We have added additional language in the Conclusion and Future Research section to reflect this important point.
With increased recognition of the lack of specific diagnostic protocols and center variation, future efforts must clearly define the diagnostic criteria needed to improve early detection and guide management decisions in the context of various gestation ages.
Reviewer 2
We thank Reveiwer two for helpful comments
The article entitled “Prematurity and pulmonary vein stenosis: The role of parenchymal lung disease and pulmonary vascular disease” has been reviewed. The article was well written and showed detail description and discussion of the development of PVS and the relation of BPD and PVS. It is a new concept and require further investigation.
Comment 1: I would suggest that the authors provide more detail definition of pulmonary vein stenosis, and the correlation between PVS and gestation age of prematurities.
Response 1: Thank you for these comments. We have provided a more detailed definition of PVS. We agree that defined diagnostic criteria and more data in various gestation age would be very helpful in the future research – and as such have added this to our conclusion and future research section.
Introduction. First paragraph: Pulmonary vein stenosis (PVS) is a heterogeneous disease process that contributes to morbidity and mortality in infants and young children [1,2]. PVS describes the pathologic process of intraluminal narrowing of the veins that carry oxygenated blood from the lungs back to the left side of the heart [3].
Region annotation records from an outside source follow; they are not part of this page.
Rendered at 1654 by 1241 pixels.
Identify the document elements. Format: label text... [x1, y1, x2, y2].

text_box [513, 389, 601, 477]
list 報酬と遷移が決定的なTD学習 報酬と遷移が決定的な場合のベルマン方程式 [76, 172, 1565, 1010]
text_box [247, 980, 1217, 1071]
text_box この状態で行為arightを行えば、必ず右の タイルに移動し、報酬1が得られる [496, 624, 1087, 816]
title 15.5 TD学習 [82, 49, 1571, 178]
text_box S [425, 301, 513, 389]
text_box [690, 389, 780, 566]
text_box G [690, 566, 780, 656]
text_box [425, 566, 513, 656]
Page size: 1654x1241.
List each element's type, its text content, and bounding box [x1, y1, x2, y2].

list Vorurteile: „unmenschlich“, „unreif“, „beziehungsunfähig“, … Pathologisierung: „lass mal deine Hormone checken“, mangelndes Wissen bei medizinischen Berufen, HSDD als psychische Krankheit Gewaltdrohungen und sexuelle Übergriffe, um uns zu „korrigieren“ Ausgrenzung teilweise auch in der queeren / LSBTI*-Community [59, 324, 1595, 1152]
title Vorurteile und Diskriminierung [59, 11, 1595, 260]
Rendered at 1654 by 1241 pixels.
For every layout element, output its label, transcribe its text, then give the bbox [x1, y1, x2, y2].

Comment 2: Clearly defined diagnostic criteria and more data in various gestation age would be very helpful in the future research.
Response 2: We have provided language below to reflect this comments. Please comment 4 from Reviewer 1
Conclusion and Future Research. Last Paragraph: With increased recognition of the lack of specific diagnostic protocols and center-variation, future efforts must clearly define the diagnostic criteria needed to improve early detection and guide management decisions in the context of various gestation ages.
Round 2
Reviewer 1 Report
The authors have revised well according to our comments.